La régionalité suggère les accords

«J’espère qu’un jour, nous confie M. Basso, une cuisine plus conventionnelle sera à nouveau à l’honneur. Elle réside surtout dans la capacité à se procurer des matières premières exceptionnelles et à les transformer en les dénaturant le moins possible.

Pour ma part, j’accorde une grande importance à la régionalité car c’est elle qui suggère naturellement les accords.»

On parle souvent de mets et assez rarement de fromages;
pourrait-on aborder cette notion de régionalité à travers l’association des saveurs entre vins et produits laitiers?

Le sujet mérite en effet le détour. Il illustre assez bien comment s’opèrent les associations. Prenons en exemple le fromage à raclette des alpages valaisans. J’ai essayé au moins une cinquantaine de cépages pour l’accompagner, mais le seul qui vaille, qui s’accorde parfaitement, est le chasselas, connu sous le nom de fendant.

C’est un vin frais, fruité et délicat. Si on veut rendre plus intrigant le mariage des saveurs, on pourra prendre un fromage un peu plus goûteux; par exemple celui d’un alpage réputé pour l’intensité de ses saveurs.

Ce dernier se verra alors accompagné d’un chasselas plus pointu, plus intense, plus âgé.
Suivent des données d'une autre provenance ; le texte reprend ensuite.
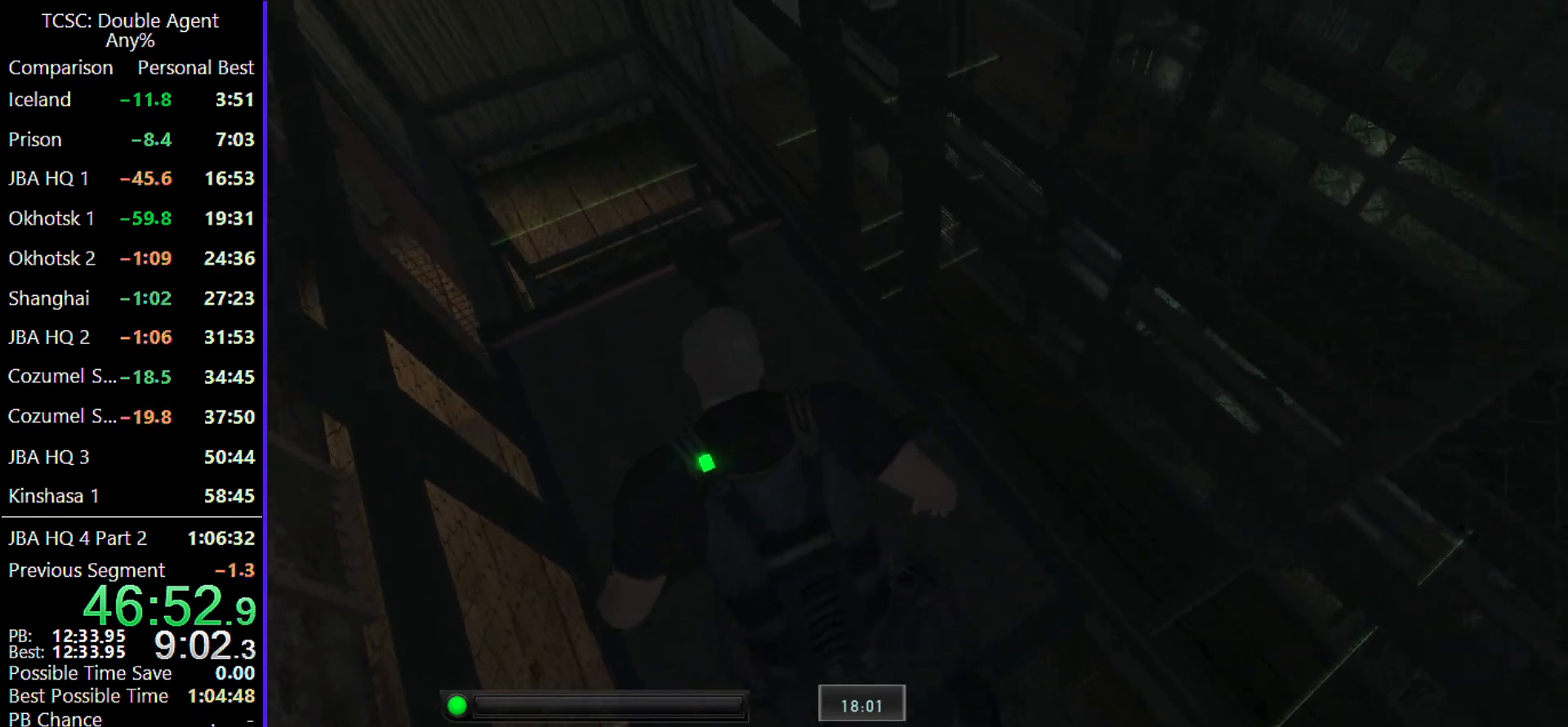
{"keys": ["w"], "mouse": [], "events": [[333, "4", "down"], [467, "4", "up"]]}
Cependant, si vous prenez un chasselas pour accompagner un fromage des alpages tessinois, ça ne fonctionnera pas du tout. Le choix devra plutôt se porter sur un vin rouge du Tessin à base de merlot. Lorsqu’on fait l’expérience de cela, on comprend mieux cette notion de régionalité des accords.

L’équilibre des âges et de la puissance

Du côté des cantons de Vaud et Genève, on pourrait citer la tomme vaudoise, qui peut également être produite à Genève. Chaude ou froide, on l’accompagne avec un chasselas vaudois. L’aligoté de Genève ira très bien aussi. Il s’agit d’un vin blanc frais, friand et de compréhension immédiate.

L’Etivaz quant à lui est un fromage des Alpes vaudoises assez intéressant. Après de nombreux mois de maturité, il fait merveille avec un assemblage de pinot noir et autres cépages élevés en fût de chêne. Un fromage comme le gruyère, pour autant qu’il soit jeune, passe très bien avec un chasselas. Mais pour un gruyère dit «caramel», issu de longs mois d’affinage, nous conseillons plutôt un vin rouge de complexité affirmée.

En ce sens, un bel assemblage de pinot noir de Romandie sera idéal. En Suisse centrale, nous avons le Sbrinz. C’est un fromage singulier à pâte dure et sèche. Il sera accompagné de préférence d’un vin rouge corsé, assez complexe, comme un pinot noir des Grisons.

Faire plaisir au client, prioritairement

«Le mariage des saveurs, souligne l’expert, repose sur une appréciation liée à l’expérimentation. En effet, c’est surtout l’expérience du sommelier, avec sa connaissance des deux produits, qui entre en ligne de compte.

C’est elle qui forge la compétence et lui fait savoir si le mariage sera réussi ou pas. Cependant, les critères de choix doivent prioritairement faire plaisir au client. Nous devons interpréter ses attentes, les comprendre, les traduire, les placer dans un contexte gastronomique.

S’il est ouvert à la découverte, il devient intéressant de l’amener à découvrir de nouveaux vins, à le faire voyager dans l’association des goûts et des saveurs. Pour ma part, je garde toujours en toile de fond cette notion de régionalité.»